Il Mittarelli e il Costadoni avanzarono anche un'altra ipotesi per spiegare il preciso riferimento a un "monasterium S. Laurentii" contenuto nella lettera damianea n. 176: il destinatario di quest'ultima, Gebizone, sarebbe un eremita avellanita divenuto abate di S. Lorenzo in Campo presso Fano o di un altro non specificato S. Lorenzo presso Cesena e successivamente vescovo di Cesena e cardinale. Secondo il Micci, tuttavia, la fondazione di S. Lorenzo di Fano, che nella lettera di Pier Damiani è detta essersi verificata "nuper", risale invece a molto tempo prima. Inoltre è certamente falso che Gregorio VII nel 1084 avrebbe fatto del vescovo di Cesena, Gebizone, un cardinale prete.
Si è anche congetturato (Schwartz, Dolcini) che G. (ricordato come abate dei Ss. Alessio e Bonifacio nel 1072, 1075, 1076), il Gebizone priore nel 1083, 1090, 1097 di S. Giovanni "inter ambas Paras" e quindi anche il Gebizone destinatario delle lettere damianee siano la stessa persona e che questi sia inoltre da identificare con l'omonimo vescovo di Cesena, già tale allora almeno dal 1083, perché a questa data egli appare in veste di vescovo oltre che di priore di S. Giovanni "inter ambas Paras".
Il collegamento almeno tra il presule cesenate e l'abate dei Ss. Alessio e Bonifacio si fonda su un'indicazione apposta al titolo del canone di Deusdedit relativo al sinodo spalatino del 1076: dopo le parole "scilicet a Gebizone tunc monasterii sanctorum Bonifatii et Alexii abbate", tre excerpta della collezione canonica attribuibili al sec.
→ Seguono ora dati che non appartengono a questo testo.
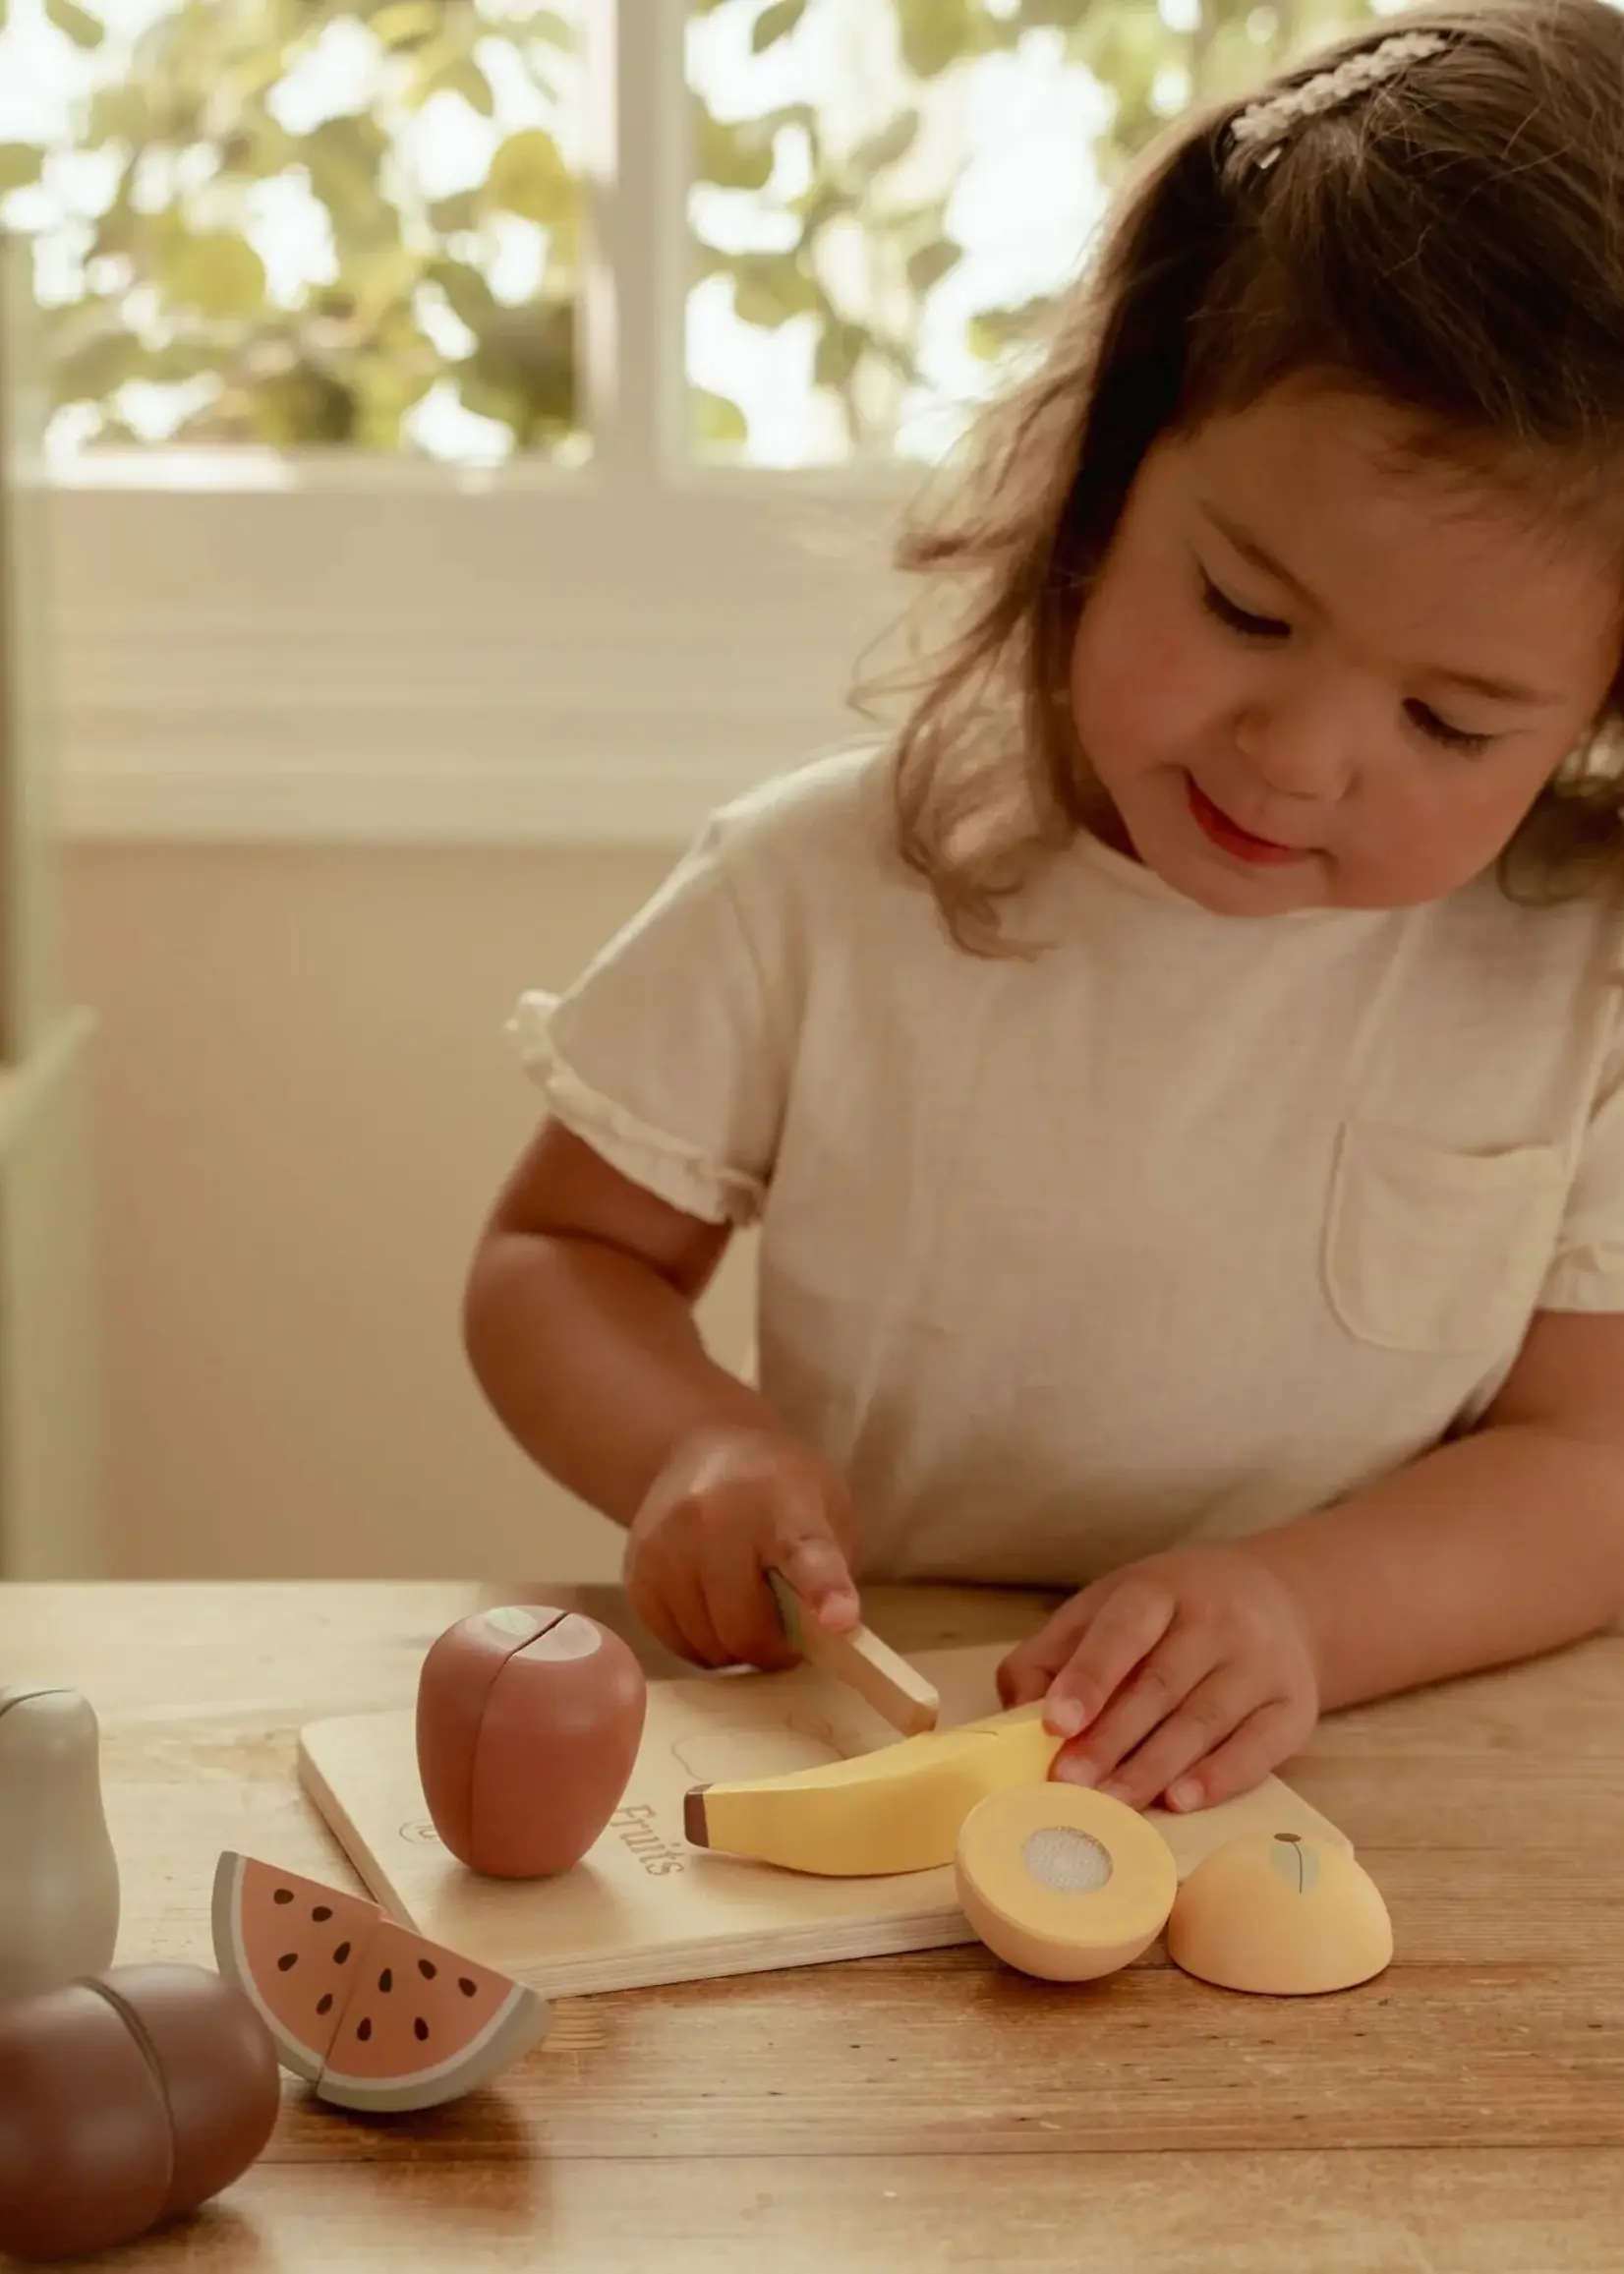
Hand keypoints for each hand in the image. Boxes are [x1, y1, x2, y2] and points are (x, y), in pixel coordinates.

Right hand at [623, 1421, 861, 1670]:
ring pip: (707, 1645)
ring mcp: (666, 1549)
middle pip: (744, 1627)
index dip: (825, 1591)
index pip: (806, 1554)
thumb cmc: (778, 1488)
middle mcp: (716, 1523)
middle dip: (772, 1648)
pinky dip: (700, 1642)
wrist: (701, 1450)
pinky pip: (674, 1643)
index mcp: (784, 1506)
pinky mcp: (635, 1575)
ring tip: (745, 1611)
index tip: (840, 1620)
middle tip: (783, 1633)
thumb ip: (836, 1569)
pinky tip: (711, 1608)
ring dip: (734, 1646)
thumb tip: (829, 1633)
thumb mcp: (828, 1506)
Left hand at [995, 1545, 1320, 1812]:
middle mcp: (1218, 1620)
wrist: (1283, 1604)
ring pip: (1203, 1721)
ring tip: (1110, 1804)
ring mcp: (1262, 1663)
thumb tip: (1016, 1714)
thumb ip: (1054, 1655)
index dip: (1090, 1676)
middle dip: (1110, 1739)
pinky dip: (1218, 1778)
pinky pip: (1257, 1748)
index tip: (1056, 1723)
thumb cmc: (1171, 1617)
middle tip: (1068, 1782)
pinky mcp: (1294, 1707)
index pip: (1125, 1630)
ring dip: (1153, 1768)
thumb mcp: (1108, 1610)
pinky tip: (1179, 1801)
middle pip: (1161, 1685)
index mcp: (1162, 1589)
XII, aggiungono "nunc vero Cesenate episcopo". Giustamente il Glanvell ha espunto il sintagma spurio (non così il Lanzoni, che si è visto costretto a limitare l'episcopato di Gebizone agli anni di pontificato di Vittore II, dedicatario della collezione) e lo ha relegato in apparato; ma con ciò la notizia non perde validità, poiché basta considerarla proveniente da informate fonti ecclesiastiche recenziori (Dolcini).
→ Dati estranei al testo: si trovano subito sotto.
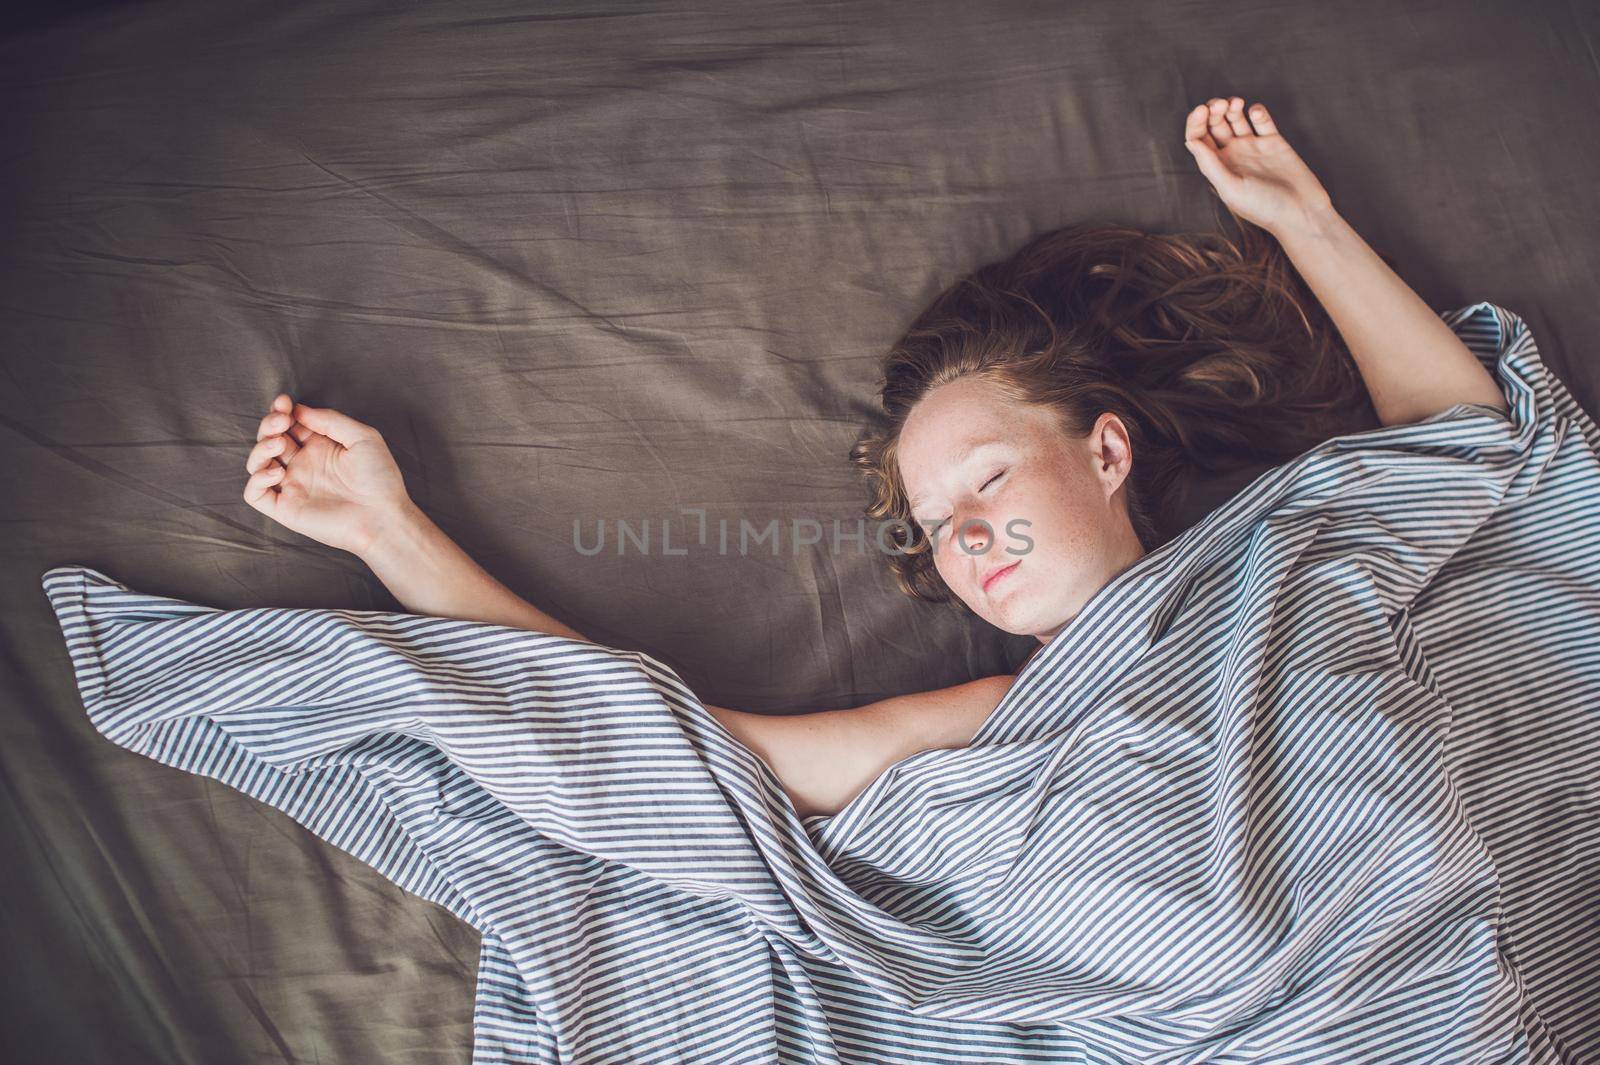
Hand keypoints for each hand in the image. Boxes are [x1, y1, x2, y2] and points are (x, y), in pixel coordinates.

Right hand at [243, 393, 412, 555]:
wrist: (383, 517)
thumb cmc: (380, 478)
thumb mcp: (362, 437)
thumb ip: (330, 420)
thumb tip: (300, 410)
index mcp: (320, 447)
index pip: (289, 425)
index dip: (281, 411)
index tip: (284, 403)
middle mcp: (303, 465)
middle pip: (270, 439)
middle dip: (269, 424)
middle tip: (281, 421)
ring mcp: (293, 486)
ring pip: (258, 463)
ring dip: (260, 448)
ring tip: (279, 444)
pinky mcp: (286, 508)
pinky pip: (255, 494)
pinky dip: (257, 479)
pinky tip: (278, 472)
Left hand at [1183, 97, 1333, 235]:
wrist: (1300, 211)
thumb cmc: (1264, 207)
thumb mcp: (1231, 188)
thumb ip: (1211, 165)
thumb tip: (1192, 142)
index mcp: (1217, 167)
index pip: (1198, 139)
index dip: (1195, 122)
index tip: (1202, 111)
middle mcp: (1232, 155)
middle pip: (1214, 124)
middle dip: (1213, 110)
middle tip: (1220, 105)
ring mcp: (1253, 147)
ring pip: (1236, 118)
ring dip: (1232, 106)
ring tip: (1235, 103)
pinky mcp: (1274, 142)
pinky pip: (1262, 120)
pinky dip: (1257, 111)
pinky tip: (1256, 112)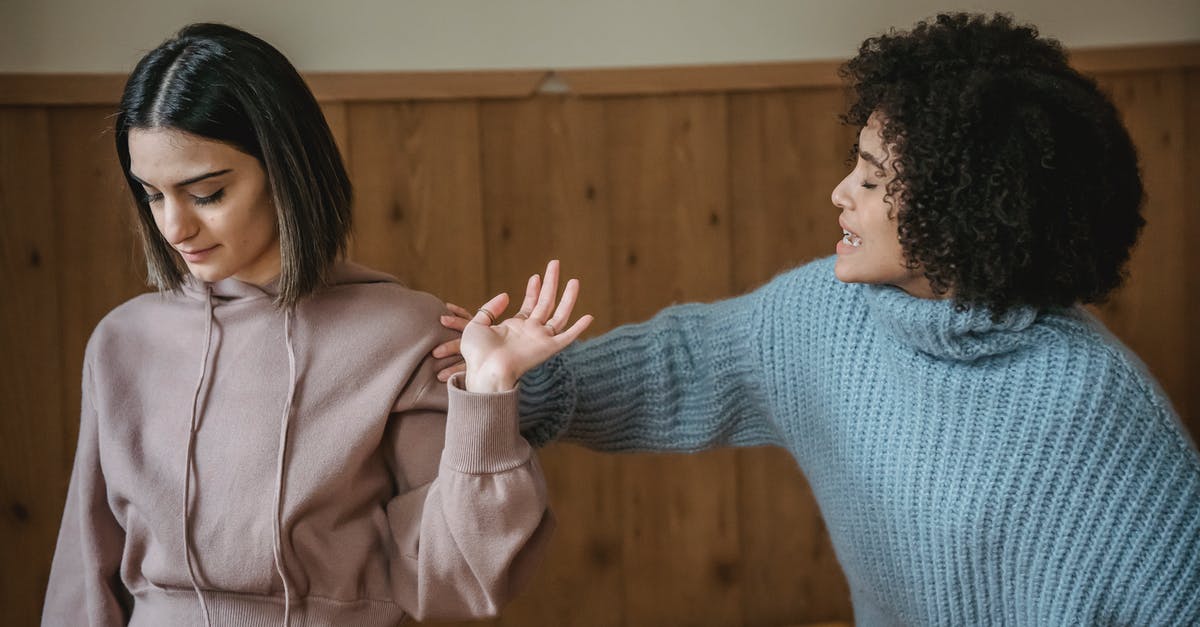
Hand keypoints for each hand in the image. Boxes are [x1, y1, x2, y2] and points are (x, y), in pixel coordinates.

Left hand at [452, 260, 592, 392]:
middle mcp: (530, 332)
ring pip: (559, 315)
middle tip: (555, 264)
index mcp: (515, 327)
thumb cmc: (477, 354)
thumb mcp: (477, 324)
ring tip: (574, 280)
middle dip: (551, 283)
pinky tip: (589, 316)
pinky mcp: (548, 348)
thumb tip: (506, 296)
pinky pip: (567, 337)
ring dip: (568, 298)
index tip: (535, 276)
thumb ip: (490, 309)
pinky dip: (578, 328)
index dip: (533, 290)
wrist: (484, 371)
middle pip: (546, 303)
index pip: (530, 305)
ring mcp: (540, 339)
Secondo lo Schwartz, se il vescovo di Cesena Gebizone fu sostenitore di Gregorio VII contro l'antipapa Clemente III, dovette allontanarsi dalla sua città, almeno quando dai documenti è attestata la presenza dell'antipapa Clemente III in Cesena: il 13 giugno 1092, per confermare alcuni possessi ai canonici di Reggio Emilia, e il 22 sett. 1097, per ricevere il giuramento di fedeltà di Ugolino, figlio di Guido conte di Imola. Tuttavia, sempre secondo lo Schwartz, è più probabile che Gebizone sia passato all'obbedienza dell'antipapa ottenendone in premio la nomina a vescovo di Cesena. Un indizio, per quanto molto tenue, di questa ipotesi si è voluto vedere in una lettera inviata dal vescovo di Cervia Angelo - un prelato certamente schierato con Clemente III - a un Gebizone "confratri et coepiscopo", per chiedergli aiuto contro "quidam clerici et aliorum ordinum sacerdotes" che volevano la sua deposizione.
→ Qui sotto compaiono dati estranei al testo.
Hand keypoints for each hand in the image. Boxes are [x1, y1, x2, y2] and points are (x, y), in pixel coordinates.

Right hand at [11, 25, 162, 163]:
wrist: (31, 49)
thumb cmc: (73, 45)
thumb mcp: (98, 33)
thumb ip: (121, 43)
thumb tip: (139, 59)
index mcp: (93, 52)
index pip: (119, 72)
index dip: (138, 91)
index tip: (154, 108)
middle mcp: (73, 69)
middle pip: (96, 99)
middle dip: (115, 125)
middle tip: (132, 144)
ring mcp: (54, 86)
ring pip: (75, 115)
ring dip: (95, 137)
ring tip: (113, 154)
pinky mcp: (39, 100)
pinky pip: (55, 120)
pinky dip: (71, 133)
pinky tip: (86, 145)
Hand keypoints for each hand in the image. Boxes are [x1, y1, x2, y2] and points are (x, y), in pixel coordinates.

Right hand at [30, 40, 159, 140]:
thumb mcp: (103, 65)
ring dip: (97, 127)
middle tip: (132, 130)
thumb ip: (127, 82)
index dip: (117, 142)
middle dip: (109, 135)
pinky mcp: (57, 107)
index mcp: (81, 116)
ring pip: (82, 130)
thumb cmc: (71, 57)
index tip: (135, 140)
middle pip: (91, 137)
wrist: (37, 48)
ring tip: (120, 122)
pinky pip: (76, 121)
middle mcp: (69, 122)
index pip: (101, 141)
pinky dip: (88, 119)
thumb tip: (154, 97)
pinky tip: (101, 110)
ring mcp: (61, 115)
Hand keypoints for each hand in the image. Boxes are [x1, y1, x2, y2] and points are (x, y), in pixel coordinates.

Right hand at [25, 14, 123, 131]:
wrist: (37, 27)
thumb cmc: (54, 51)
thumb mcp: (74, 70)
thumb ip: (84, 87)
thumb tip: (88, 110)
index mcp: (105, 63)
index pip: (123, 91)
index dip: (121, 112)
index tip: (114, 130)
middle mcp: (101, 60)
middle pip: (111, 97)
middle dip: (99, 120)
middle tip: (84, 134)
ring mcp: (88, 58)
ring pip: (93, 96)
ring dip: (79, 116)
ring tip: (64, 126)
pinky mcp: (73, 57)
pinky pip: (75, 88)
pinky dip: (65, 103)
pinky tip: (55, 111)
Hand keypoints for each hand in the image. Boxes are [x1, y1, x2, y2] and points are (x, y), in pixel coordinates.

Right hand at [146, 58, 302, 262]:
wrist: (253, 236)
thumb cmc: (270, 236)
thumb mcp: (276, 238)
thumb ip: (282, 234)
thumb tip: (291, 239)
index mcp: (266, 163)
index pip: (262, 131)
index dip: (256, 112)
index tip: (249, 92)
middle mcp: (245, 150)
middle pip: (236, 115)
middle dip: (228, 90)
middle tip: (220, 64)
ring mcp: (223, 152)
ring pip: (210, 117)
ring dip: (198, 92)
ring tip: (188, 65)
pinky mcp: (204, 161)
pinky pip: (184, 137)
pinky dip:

Nel caso il Necrologio dell'Avellana si riferisca a G. abate dei Ss. Alessio e Bonifacio, la morte di quest'ultimo avvenne il 30 giugno di un anno non precisato. Se G. è da identificare nel suo omonimo vescovo di Cesena, la sua scomparsa deve essere anteriore al 1106 quando in quella sede appare già attivo un nuovo presule, Ugo.